Text data information Extraction - OCR in R

sraperia · February 4, 2020, 5:26pm

Hi All,

I need to read 100 pdf documents, where I need to extract the text information from the pdf and export the excel. In the pdf there are various text from which I need to create the data table. I am giving a part of the pdf from which I need to extract the information.

I am doing my job in the company(Employee Id : 12345678)
Name : XXXXX YYYYY
** Date of Birth : 12/12/2001**
** Place : AAAAAAAA**
** Address: 111, BLOCK 1,**
** XYZ LOCALITY**
** BANGKOK **
** Email id: xyz@yahoo.in**

I have to create the columns and extract all the information along with it from all the pdfs in Excel.
I am trying to use tesseract and pdf_convert.
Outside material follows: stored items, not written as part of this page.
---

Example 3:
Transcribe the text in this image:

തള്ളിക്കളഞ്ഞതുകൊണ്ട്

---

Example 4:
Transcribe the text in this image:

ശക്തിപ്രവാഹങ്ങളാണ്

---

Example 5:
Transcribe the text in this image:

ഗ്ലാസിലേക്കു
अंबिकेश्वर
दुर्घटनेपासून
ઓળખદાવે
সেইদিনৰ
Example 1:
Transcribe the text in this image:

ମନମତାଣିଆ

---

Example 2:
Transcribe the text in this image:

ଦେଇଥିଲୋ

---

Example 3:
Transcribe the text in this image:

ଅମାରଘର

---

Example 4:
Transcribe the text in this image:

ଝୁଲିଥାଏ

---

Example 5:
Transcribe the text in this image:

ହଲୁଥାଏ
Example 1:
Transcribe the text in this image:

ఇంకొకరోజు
yan_lyesin · February 4, 2020, 6:49pm

Hi sraperia,
Some PDFs might already contain textual information presented in your document and you can read and parse PDF using excellent pdftools package available on CRAN. If your PDFs were scanned, and OCR was not performed - OCR will be required.
The best way to determine what type of PDF document you have is to try to select text using text selection tool in Acrobat. If you can select exact text that you see on screen - you can use pdftools.

system · February 25, 2020, 6:49pm

This topic was automatically closed 21 days after the last reply. New replies are no longer allowed.